[RECORDS PROVIDED — start]
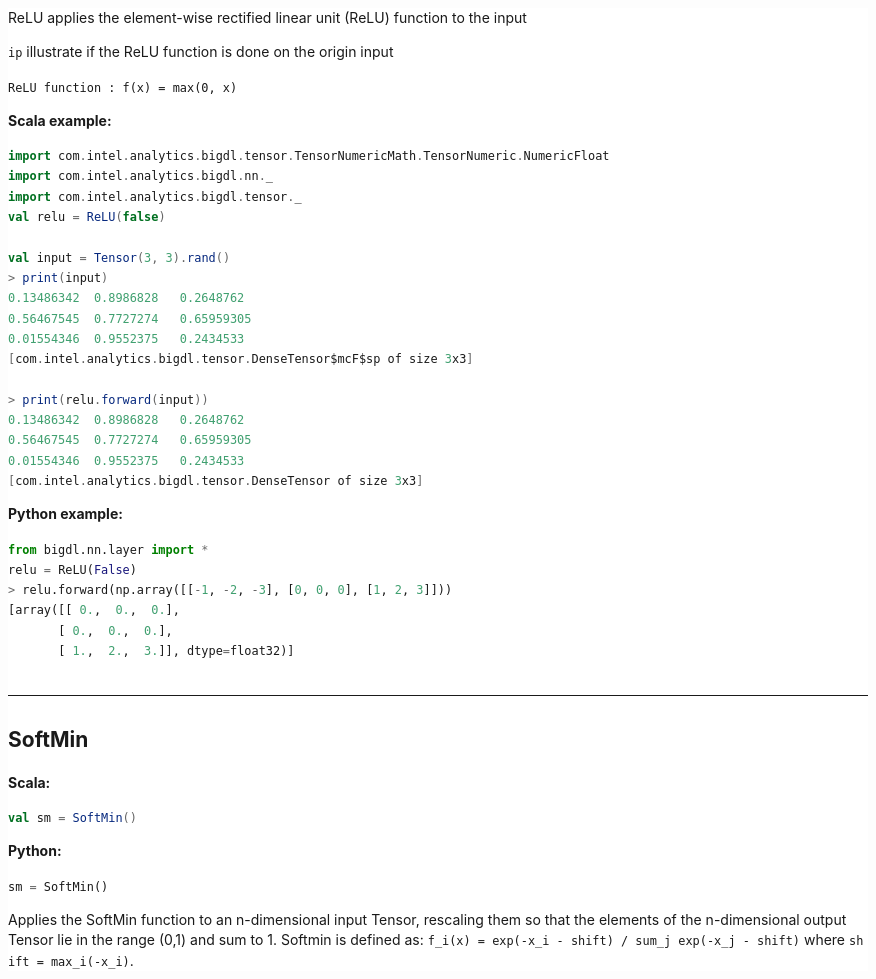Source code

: ReLU applies the element-wise rectified linear unit (ReLU) function to the input

`ip` illustrate if the ReLU function is done on the origin input
```
ReLU function : f(x) = max(0, x)
```

**Scala example:**
```scala
import com.intel.analytics.bigdl.tensor.TensorNumericMath.TensorNumeric.NumericFloat
import com.intel.analytics.bigdl.nn._
import com.intel.analytics.bigdl.tensor._
val relu = ReLU(false)

val input = Tensor(3, 3).rand()
> print(input)
0.13486342	0.8986828	0.2648762	
0.56467545	0.7727274	0.65959305	
0.01554346	0.9552375	0.2434533	
[com.intel.analytics.bigdl.tensor.DenseTensor$mcF$sp of size 3x3]

> print(relu.forward(input))
0.13486342	0.8986828	0.2648762	
0.56467545	0.7727274	0.65959305	
0.01554346	0.9552375	0.2434533	
[com.intel.analytics.bigdl.tensor.DenseTensor of size 3x3]


```

**Python example:**
```python
from bigdl.nn.layer import *
relu = ReLU(False)
> relu.forward(np.array([[-1, -2, -3], [0, 0, 0], [1, 2, 3]]))
[array([[ 0.,  0.,  0.],
       [ 0.,  0.,  0.],
       [ 1.,  2.,  3.]], dtype=float32)]
     
```

---
## SoftMin ##

**Scala:**
```scala
val sm = SoftMin()
```
**Python:**
```python
sm = SoftMin()
```

Applies the SoftMin function to an n-dimensional input Tensor, rescaling them so that the
elements of the n-dimensional output Tensor lie in the range (0,1) and sum to 1.
Softmin is defined as: `f_i(x) = exp(-x_i - shift) / sum_j exp(-x_j - shift)`
where `shift = max_i(-x_i)`.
[RECORDS PROVIDED — finish]
** ASSIGNMENT **
Return every line from the entries that holds the string "size".

** TASK RESPONSE **
[com.intel.analytics.bigdl.tensor.DenseTensor$mcF$sp of size 3x3]
[com.intel.analytics.bigdl.tensor.DenseTensor of size 3x3]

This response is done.